Gli regalarono il dono più bello, qualcosa che lo faceva
sentire felice, un regalo che attendeva da anni.
Non è importante che voi sappiate cosa, ciò che conta è quanto lui desiderava possedere quel regalo.
Era composto da
elementi che avrebbe dovuto assemblare.
Ci voleva tempo, diversi giorni forse, e le sue piccole
mani e la bassa statura limitavano la messa in opera della parte alta, ma il
suo ingegno era tale che nulla lo avrebbe fermato, tanto meno un problema
d’altezza.
Ricordo che non perse tempo: la sera stessa cominciò ad
assemblare i pezzi uno a uno, con la fretta e la tenacia di chi non sa
resistere, di chi non vede l’ora di ammirare l’opera compiuta.

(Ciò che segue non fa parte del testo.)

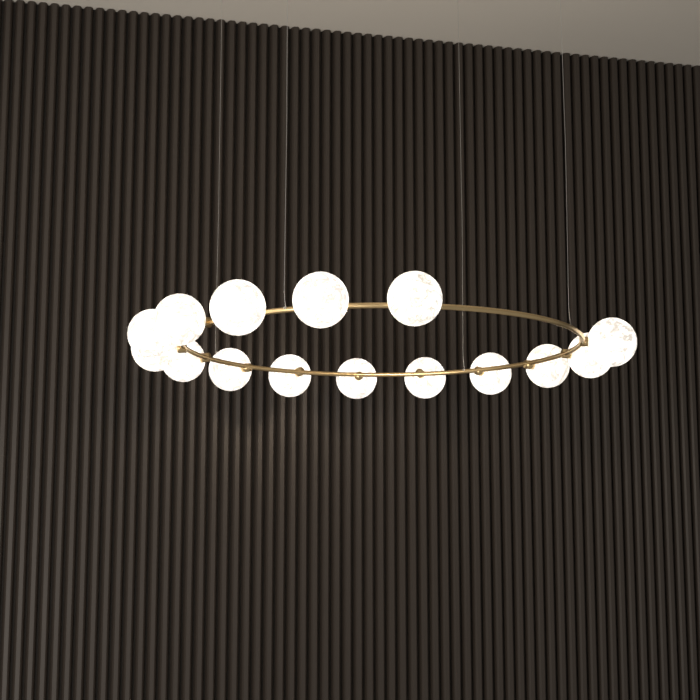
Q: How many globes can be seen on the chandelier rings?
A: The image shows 15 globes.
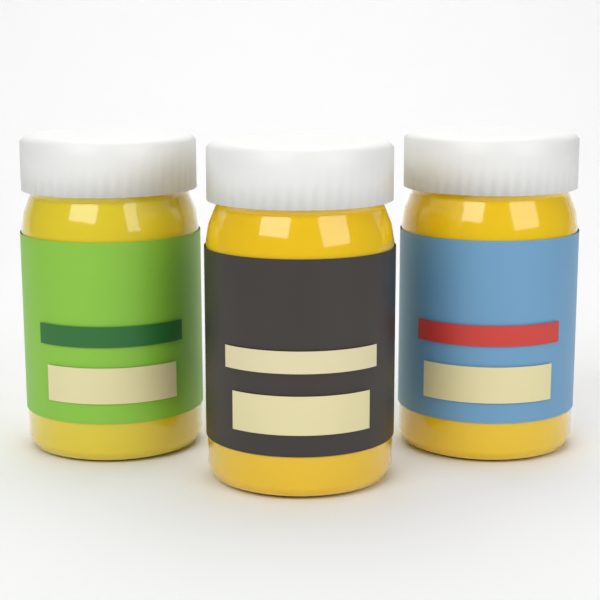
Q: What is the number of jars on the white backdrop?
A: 3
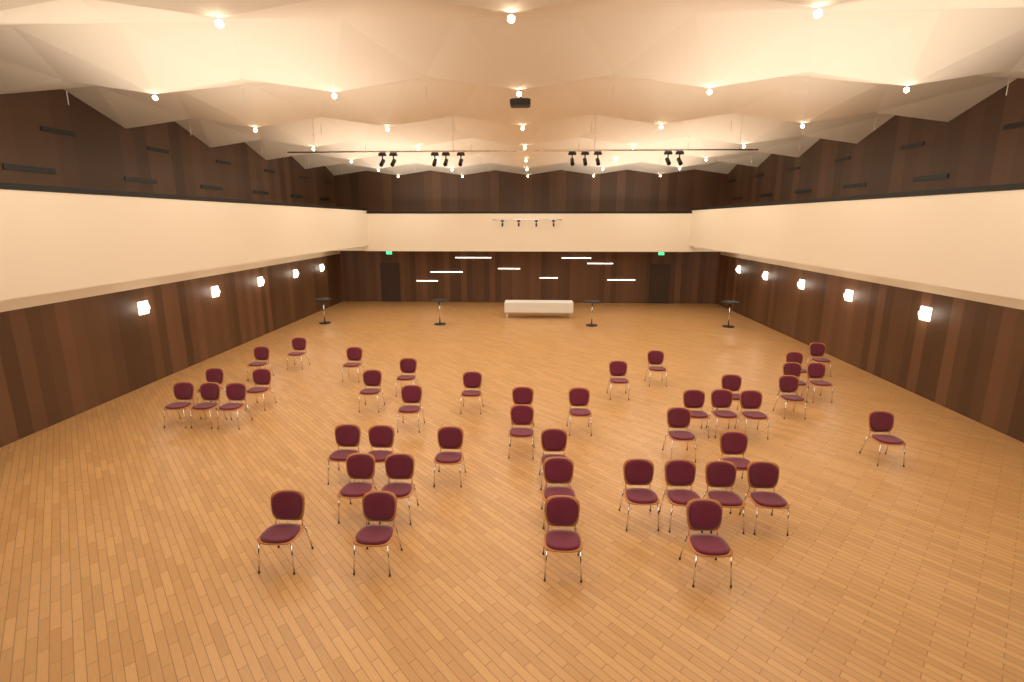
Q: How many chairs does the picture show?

I suoi occhi brillavano da quanto era appagato e sembrava
accarezzare quegli oggetti ogni qualvolta ne prendeva uno tra le mani.

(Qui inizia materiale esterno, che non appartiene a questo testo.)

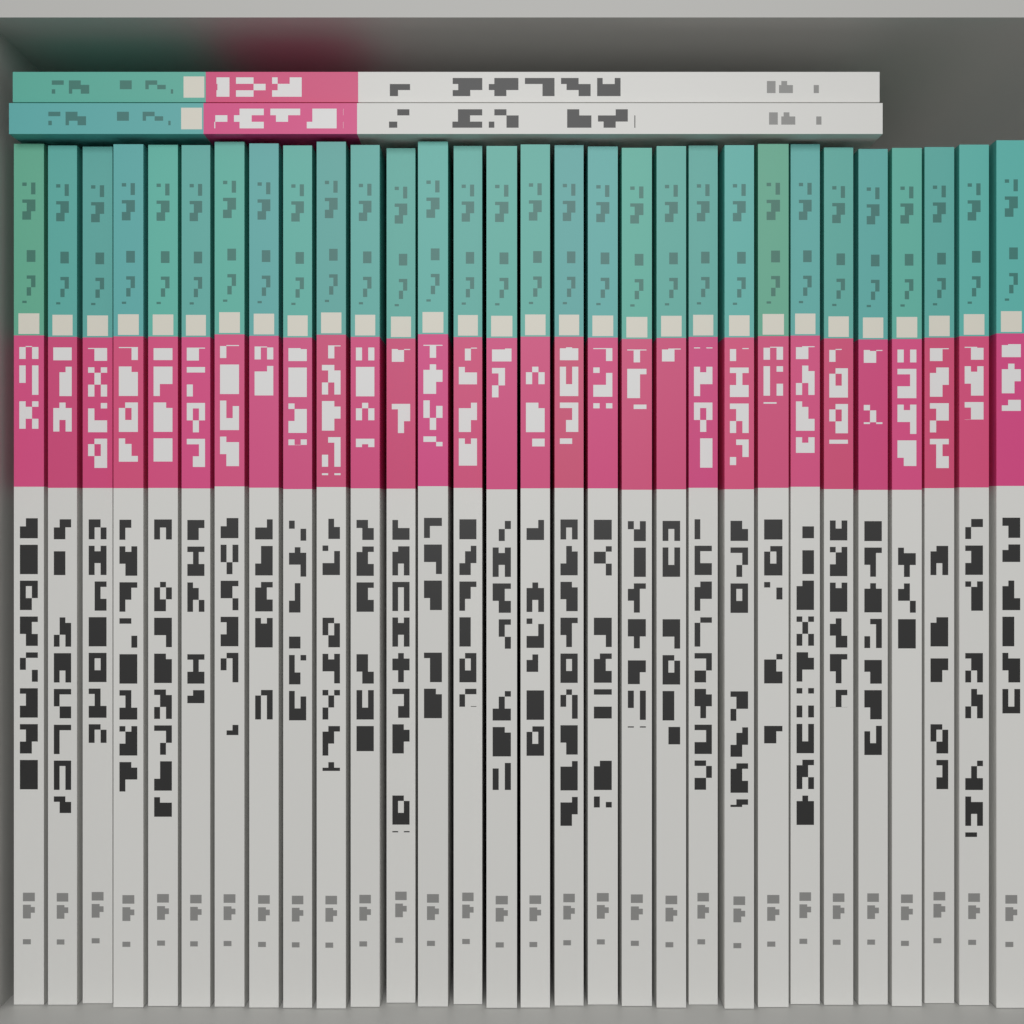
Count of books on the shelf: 32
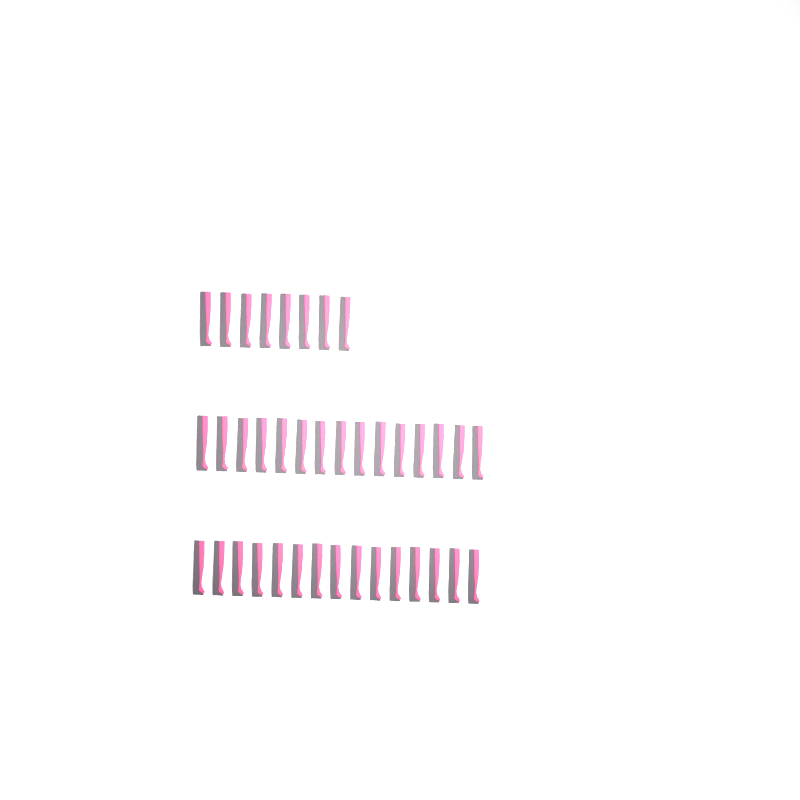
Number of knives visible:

Tutte le volte che un nuovo pezzo si andava a incastrare
al proprio posto, lui si fermava, si allontanava di un metro e restava in
ammirazione, immaginando come avrebbe potuto essere grande e forte quando
finito.
Aveva recuperato in fretta e furia
cassette vuote dell’acqua minerale in bottiglie di vetro, quelle di plastica da
nove: sono resistenti a sufficienza e si possono impilare una sull’altra. In questo
modo sarebbe riuscito, nei giorni a venire, quando era tempo di finire la cima
più alta, a raggiungere qualsiasi altezza.

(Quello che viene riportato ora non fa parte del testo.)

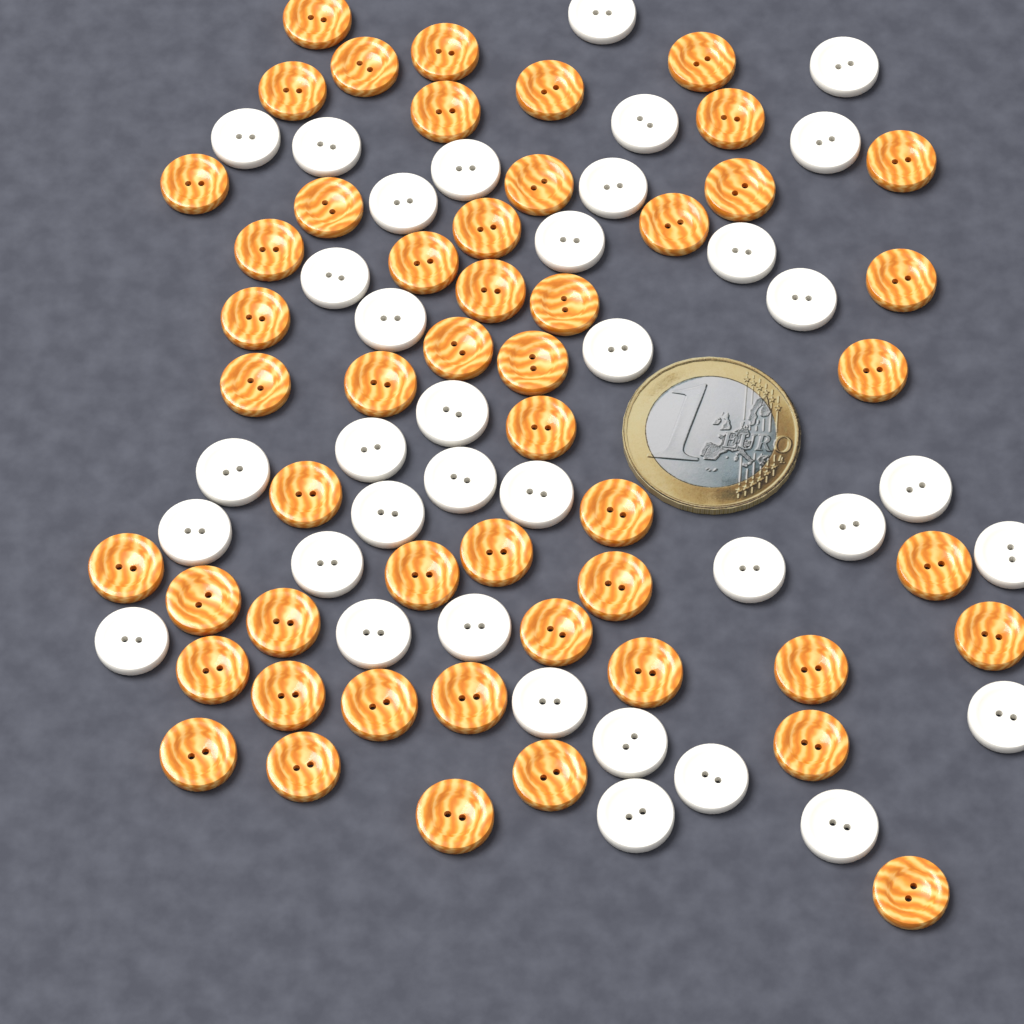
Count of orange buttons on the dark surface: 50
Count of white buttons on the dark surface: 36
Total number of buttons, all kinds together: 86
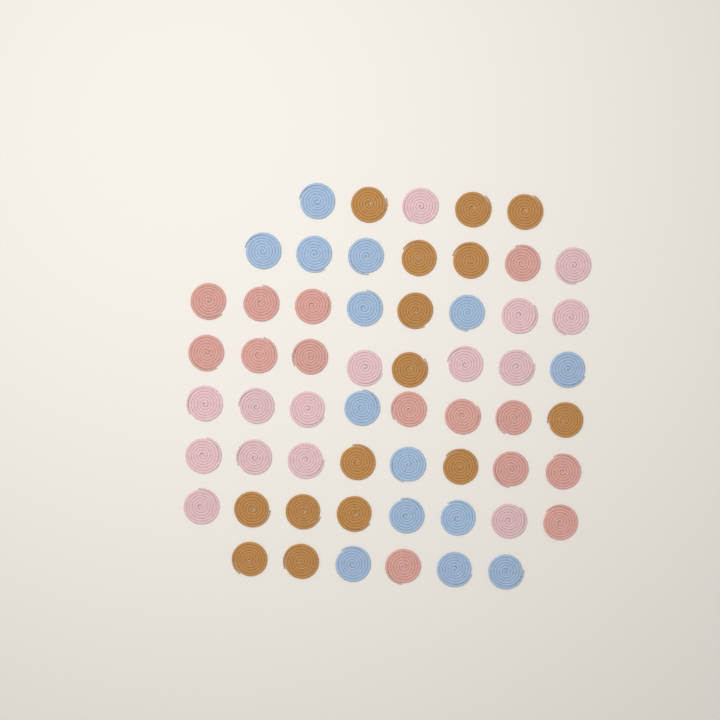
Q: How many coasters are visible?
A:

Non gli mancavano coraggio e l’astuzia al giovane
sognatore.
Un giorno però qualcuno d’inaspettato raggiunse la sua
stanza. I vicini di casa, con la loro piccola bambina Berta, si erano
trasferiti da qualche giorno nella casa di fronte e, quel pomeriggio, decisero
di bussare alla sua porta per le dovute presentazioni.
Berta fu presto indirizzata dagli adulti nella sua stanza, il bimbo non le riservò molte
attenzioni, era troppo impegnato con il nuovo gioco, e quando vide la bambina
manipolare i pezzi del suo regalo, se la prese a male, ma non disse nulla.
Senza mai perderla di vista la lasciò fare. Tentò
addirittura di sopprimere quel senso di gelosia e possesso che cresceva nel
vederla prendere sempre più confidenza.
Quando poi Berta e i suoi genitori decisero di andarsene,
fu un sollievo per lui. Non che Berta non gli piacesse, al contrario, ma il
desiderio di realizzare al più presto il gioco dei suoi sogni lo pervadeva.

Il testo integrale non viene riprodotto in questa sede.